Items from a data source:

*** Begin section ***

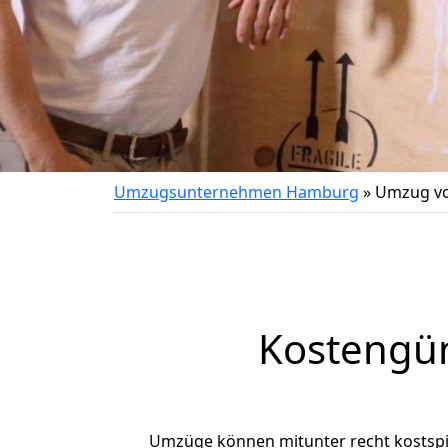
Umzugsunternehmen Hamburg
»
Umzug v
Kostengü
Umzüge können mitunter recht kostspiel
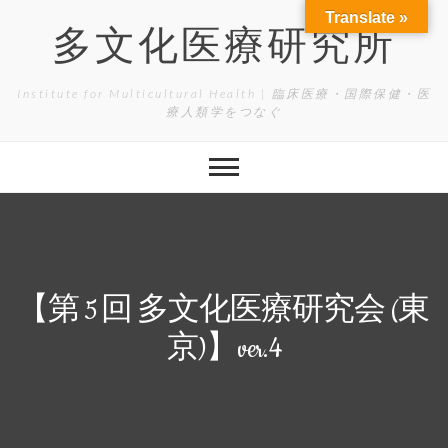
Skip
Translate »
to
多文化医療研究所
content
Institute for Multicultural Health | 臨床医療・国際保健・医
療人類学をつなぐ
【第 5 回 多文化医療研究会 (東
京)】ver.4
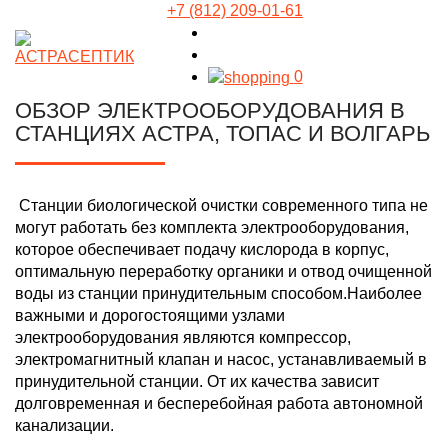
+7 (812) 209-01-61
0
ОБЗОР ЭЛЕКТРООБОРУДОВАНИЯ В
СТАНЦИЯХ АСТРА, ТОПАС И ВОЛГАРЬ
Станции биологической очистки современного типа не
могут работать без комплекта электрооборудования,
которое обеспечивает подачу кислорода в корпус,
оптимальную переработку органики и отвод очищенной
воды из станции принудительным способом.
Наиболее
важными и дорогостоящими узлами
электрооборудования являются компрессор,
электромагнитный клапан и насос, устанавливаемый в
принудительной станции. От их качества зависит
долговременная и бесперебойная работа автономной
канализации.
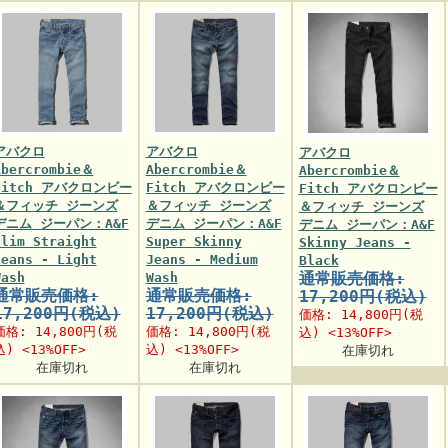
アバクロ
アバクロ
アバクロ
Abercrombie＆
Abercrombie＆
Abercrombie＆
Fitch アバクロンビー
Fitch アバクロンビー
Fitch アバクロンビー
＆フィッチ ジーンズ
＆フィッチ ジーンズ
＆フィッチ ジーンズ
デニム ジーパン：A&F
デニム ジーパン：A&F
デニム ジーパン：A&F
Slim Straight
Super Skinny
Skinny Jeans -
Jeans - Light
Jeans - Medium
Black
通常販売価格:
Wash
Wash
通常販売価格:
通常販売価格:
17,200円(税込)
17,200円(税込)
17,200円(税込)
価格:
14,800円
(税
価格:
14,800円
(税
価格:
14,800円
(税
込) <13%OFF>
込) <13%OFF>
込) <13%OFF>
在庫切れ
在庫切れ
在庫切れ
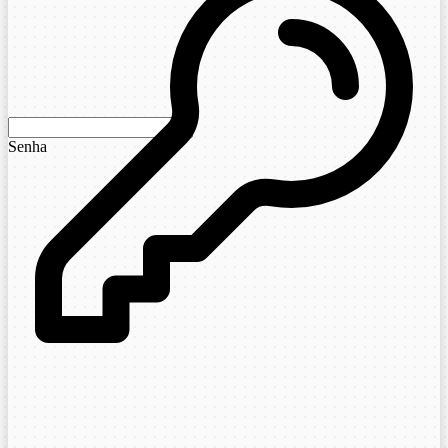
Senha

*** End section ***

THE PROBLEM: Please retype every one of the lines above without changing anything, and leave the pictures out of your answer.

RESPONSE BOX:
Umzugsunternehmen Hamburg
»
Umzug v
Kostengü
Umzüge können mitunter recht kostspiel
Skip
Translate »
to
多文化医療研究所
content
Institute for Multicultural Health | 臨床医療・国際保健・医
療人類学をつなぐ
【第 5 回 多文化医療研究会 (東
京)】ver.4
+7 (812) 209-01-61
0
ОБЗОР ЭЛЕКТРООБОРУДОВАНИЯ В
СТАНЦИЯХ АСТРА, ТОПАС И ВОЛГАРЬ
Станции биологической очистки современного типа не
могут работать без комплекта электрооборудования,
которое обеспечивает подачу кислорода в корпус,
оптимальную переработку органики и отвод очищенной
воды из станции принудительным способом.
Наиболее
важными и дорогостоящими узлами
электрооборудования являются компрессор,
электромагнитный клапан и насос, устанавливаемый в
принудительной станции. От их качества зависит
долговременная и бесперебойная работа автономной
канализации.
アバクロ
アバクロ
アバクロ
Abercrombie＆
Abercrombie＆
Abercrombie＆
Fitch アバクロンビー
Fitch アバクロンビー
Fitch アバクロンビー
＆フィッチ ジーンズ
＆フィッチ ジーンズ
＆フィッチ ジーンズ
デニム ジーパン：A&F
デニム ジーパン：A&F
デニム ジーパン：A&F
Slim Straight
Super Skinny
Skinny Jeans -
Jeans - Light
Jeans - Medium
Black
通常販売価格:
Wash
Wash
通常販売価格:
通常販売価格:
17,200円(税込)
17,200円(税込)
17,200円(税込)
価格:
14,800円
(税
価格:
14,800円
(税
価格:
14,800円
(税
込) <13%OFF>
込) <13%OFF>
込) <13%OFF>
在庫切れ
在庫切れ
在庫切れ
Senha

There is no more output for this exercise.